海外メディアは、現在のデジタル資産分野で最も注目すべき変化は、ビットコインの価格や新たなパブリックチェーンの競争ではなく、リアルワールド資産のトークン化が急速に拡大していることだと評している。記事はRWA.xyzのデータを引用し、2026年4月時点で、ステーブルコインを除いたトークン化されたリアル資産の規模は292.7億ドルに達し、そのうちトークン化された米国債は134億ドルに上ると述べている。
規模はまだ小さいが、成長速度は非常に速い
絶対値として、292.7億ドルは世界の資本市場においてまだそれほど大きな規模ではない。しかし、記事はその拡大速度に注目すべきだと指摘している。トークン化されたリアルアセット市場は、2023年初頭の約15億ドルから2026年4月の292.7億ドルへと、3年間で約20倍に成長した。特にトークン化された米国債は、2023年第1四半期の3.8億ドルから134億ドルへと急増している。
文中では、トークン化商品の規模が73億ドルに達し、主にゴールド関連製品で構成されていること、トークン化株式が9億6千万ドルを超えており、収益付きチェーン上ドルツールが約80億ドル増加したことが言及されています。こうした製品は、ステーブルコインとトークン化ファンドの間に位置し、機関投資家がチェーン上市場に参入するための過渡的なツールとなっています。
従来の金融機関が一斉に参入しています
記事によると、現在、ブラックロック、フランクリン・テンプルトン、JPモルガン、シティセキュリティ、ソシエテ・ジェネラル、ナスダック、ニューヨーク証券取引所、HSBC、欧州清算機関Euroclear、イングランド銀行など、40社以上の大手金融機関がパブリックチェーン上でトークン化製品を発行またはテストしています。
その中で、ベライズのトークン化ファンドBUIDLは約24億ドルの規模で、イーサリアム上で稼働しており、複数のチェーンに拡張されています。フランクリン・テンプルトンは、複数のブロックチェーン上でトークン化されたマネー・マーケット・ファンドBENJIを運営しており、Ondo Financeと提携して、暗号ウォレットを通じて24時間取引可能なトークン化ETF製品を提供しています。
この記事は、今回の変化が2021年のオンチェーン実験とは異なると指摘している。早期のトークン化は主にDeFiプロジェクトによって推進され、規模が限定的で、適用シーンも狭かった。一方、現在の主導者は大手資産運用機関、保管機関、取引所、金融市場インフラプロバイダーとなっており、これはトークン化がエッジの実験から規制された金融の軌道へと移行していることを意味している。

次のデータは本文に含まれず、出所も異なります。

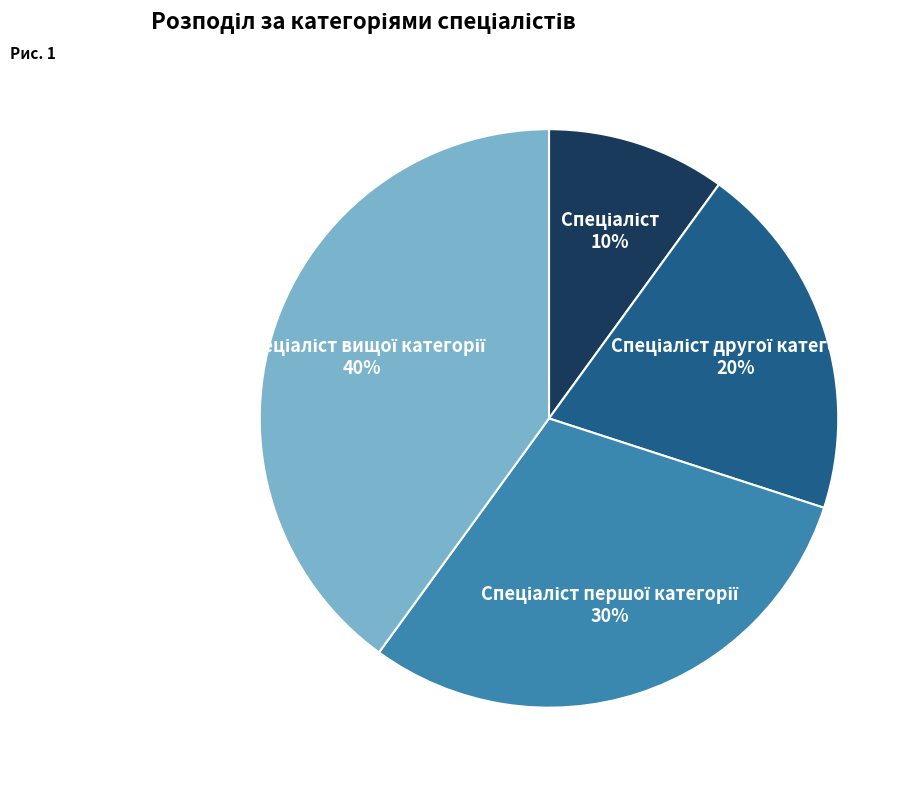

To the nearest percent, what is the difference between the largest and smallest slice percentages?

30%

上場されるのは資産だけでなく、金融プロセスでもあります
このトレンドは「金融システムの基盤となるパイプラインの再構築」と要約されている。チェーン上に移されるのは特定の資産クラスだけでなく、決済、担保、貸出、取引のプロセスそのものである。たとえば、従来数日かかっていた国債の決済が秒単位で完了するようになり、マネーマーケットファンドがDeFiの担保として直接利用可能になり、ETFが24時間取引可能になり、株式やプライベートクレジットなどの資産も分割・譲渡・継続的な価格付けが容易になる。
著者によると、トークン化された米国債が最初に拡大したのは、収益性と流動性の両方のニーズを満たすからである。企業の財務部門や資金管理者は、低リスクの収益を得るために短期米国債を保有しているが、トークン化構造を通じて保有すれば、同様に国債の収益を得られると同時に、迅速な決済、ピアツーピア転送、およびチェーン上での抵当担保としての直接利用が可能になる。
- CircleのUSYCは約27億ドル規模です。
- Ondo関連製品の規模は約26億ドルです。
- ベライド BUIDL の規模は約24億ドルです
規制環境も変化しています
記事は、機関が布局を加速するもう一つの理由として、米国の規制姿勢の変化を挙げている。記事によると、米国証券取引委員会は2026年1月にトークン化証券について初めて公式声明を発表し、2月にはWisdomTreeのトークン化マネー市場ファンドの日内取引を承認した。3月には、米国証券取引委員会と商品先物取引委員会がデジタル資産の分類ガイドラインを共同で発表した。
また、安定通貨に関連するGENIUS Actは2025年に施行され、市場構造に関わるCLARITY Actは2026年5月に委員会の審議を通過した。この記事は、トークン化がより明確な制度的環境を得ており、大手金融機関が製品を実用化する上で有利であると判断している。
補足情報:本記事は意見・コラムと位置づけられており、核心的な判断は、現在の292.7億ドルの規模が市場が成熟したことを示すのではなく、機関向けトークン化が初期の拡張段階にあることを示していることである。